The habitability trade-off: Chemical decoupling and quenching in massive galaxies

TL;DR

This study uses the IllustrisTNG simulation to identify a significant subpopulation of massive galaxies with stellar-gas chemical decoupling, revealing a complex trade-off between reduced star formation and increased habitability potential.

Contribution

It uncovers the prevalence of chemically decoupled galaxies and explores their implications for galaxy habitability, highlighting a transient phase with unique properties.

Findings

Approximately 31.5% of massive galaxies show stellar-gas decoupling.

Chemically decoupled galaxies have suppressed star formation and gas fractions.

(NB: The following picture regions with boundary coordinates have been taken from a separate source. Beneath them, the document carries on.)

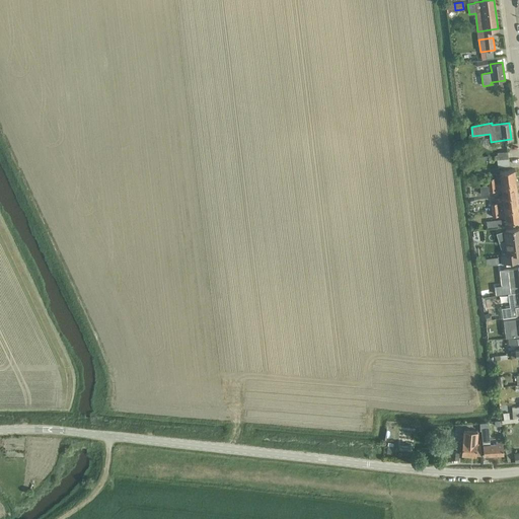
[(499,166),(510,165),(508,151),(498,152),(499,166)]
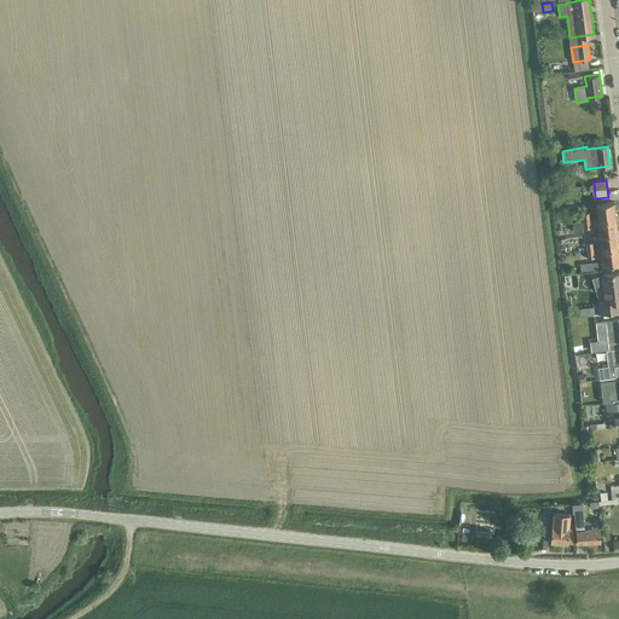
[(597,219),(615,217),(614,202),(596,203),(597,219)]
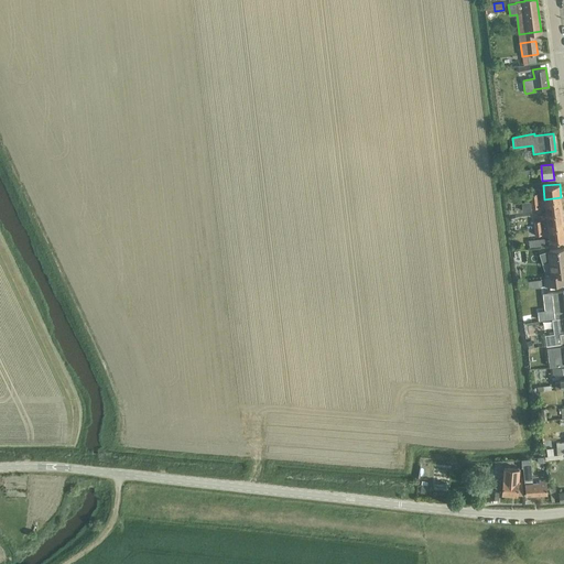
[(563,210),(561,197),(544,199),(546,213),(563,210)]
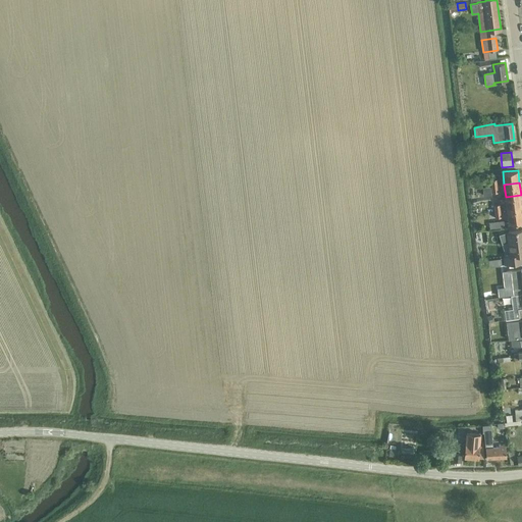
[(521,204),(521,195),(506,197),(508,210),(521,207),(521,204)]
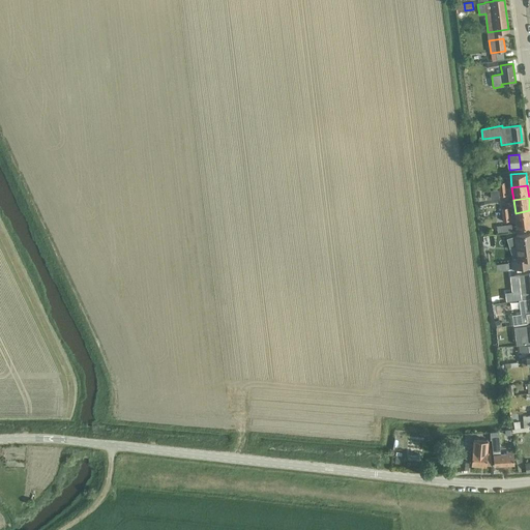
[(529,224),(529,210),(516,213),(517,226),(529,224)]
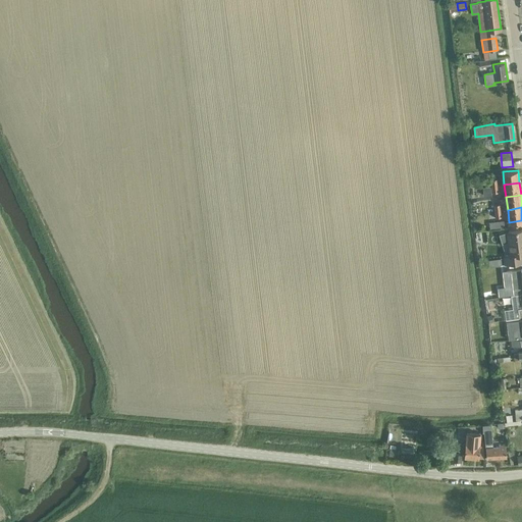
[(506,219),(490,221),(491,228),(506,226),(506,219)]
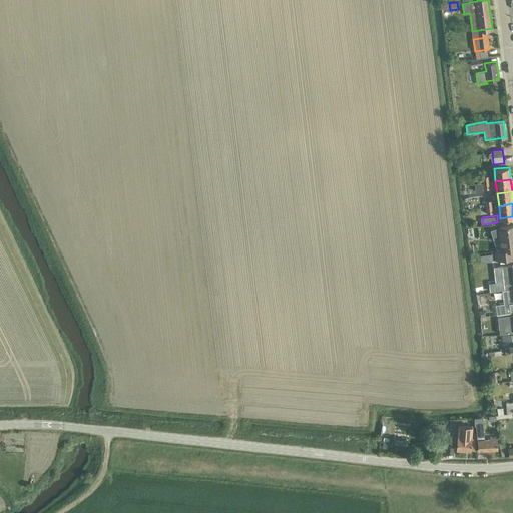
[(501,250),(495,251),(496,260),(512,257),(512,224),(499,227),(501,250)]
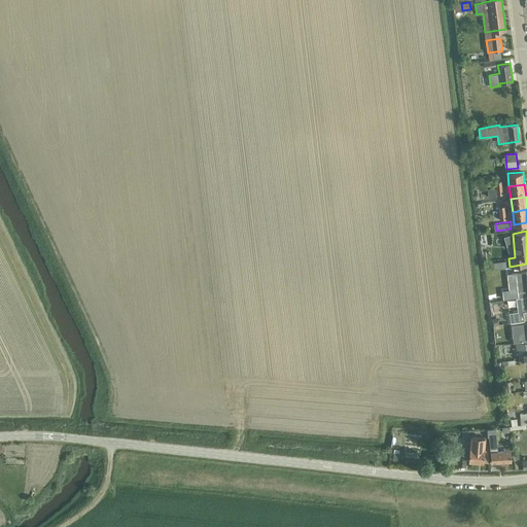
[(510,290),(503,290),(504,299),(519,297),(520,297),(525,296),(526,295),(526,272),(508,274),(510,290)]
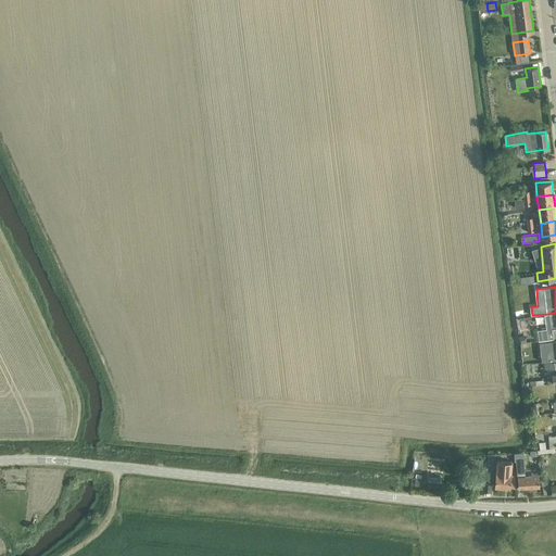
[(547,329),(539,330),(540,340),(543,340),(543,339),(544,339),(555,338),(555,337),(555,312),(554,313),(548,314),(547,314),(546,314),(546,316),(547,329)]
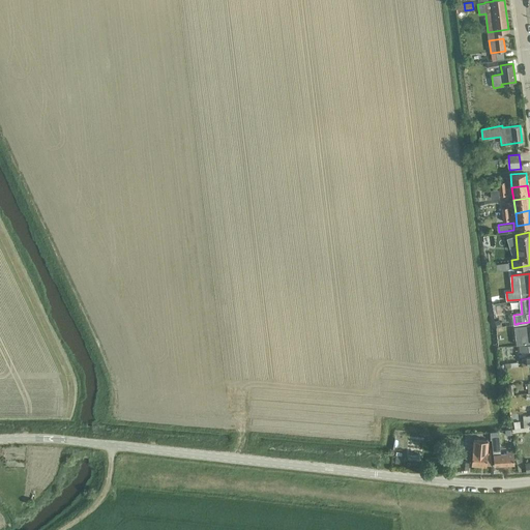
[(529,324),(514,326),(516,335),(521,335),(522,345),(529,343),(529,324)]
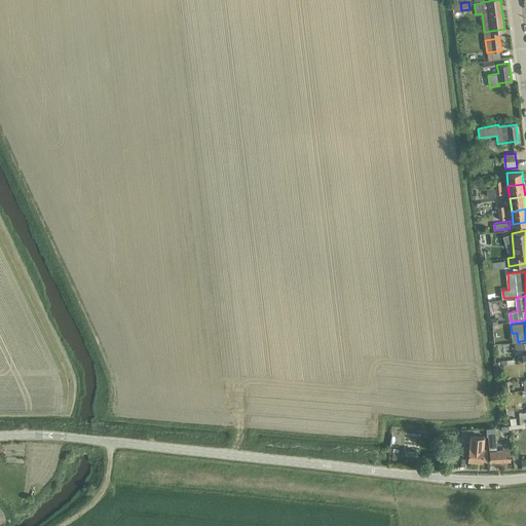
[(518,362),(525,361),(525,353),(522,354),(523,357),(517,357),(518,362)]
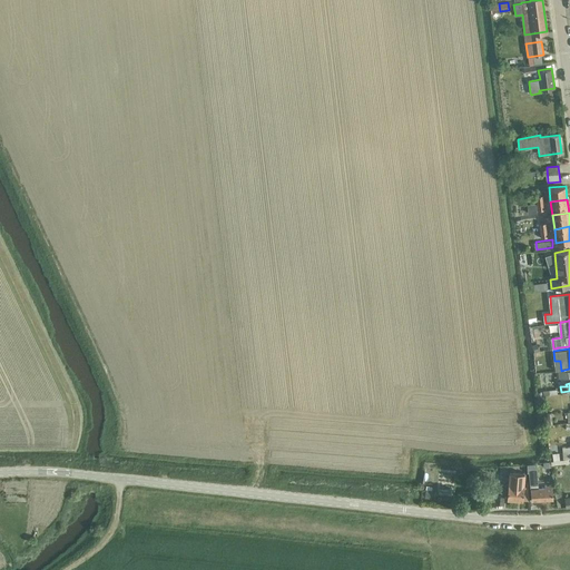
[(524,484),(526,473),(509,472),(509,483),(508,492),(507,499),(516,500),(529,500),(528,492),(528,488),(524,488),(524,484)]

Despite dilution, these galaxies exhibit higher habitability proxy values.

Abstract

Massive galaxies experience complex evolutionary processes, including mergers and gas accretion, which can disrupt the chemical equilibrium between their stellar and gaseous components. Using the IllustrisTNG (TNG100) simulation at $z=0$, we investigated the prevalence and physical properties of such chemically decoupled systems within the massive star-forming galaxy population. We identify a substantial subpopulation ($\sim 31.5\%$ of the sample) that exhibits systematic stellar-gas decoupling, characterised by a metal-rich stellar component coexisting with a diluted gas reservoir. These non-equilibrium galaxies are closely linked to recent merger activity and partial quenching, and display systematically suppressed star-formation rates and reduced gas fractions, consistent with a transitional evolutionary phase. We then examined the implications of this phase for galaxy-scale habitability prescriptions by applying a terrestrial planet abundance proxy that combines stellar mass, gas-phase metallicity, and the rate of sterilising events. Despite their diluted gas reservoirs, non-equilibrium galaxies dominate the high end of the inferred present-day habitability proxy distribution, exceeding equilibrium systems by more than an order of magnitude. We interpret this as a habitability trade-off: the same gas dilution and quenching processes that reduce the efficiency of future terrestrial planet formation simultaneously create a transient phase of suppressed radiation hazards for existing planets. The Andromeda galaxy (M31) shows qualitative similarities to this chemically decoupled population, suggesting that galaxies exiting their peak star-forming phase represent a distinct and highly relevant demographic for galaxy-scale habitability. Galactic habitability is therefore intrinsically time-dependent.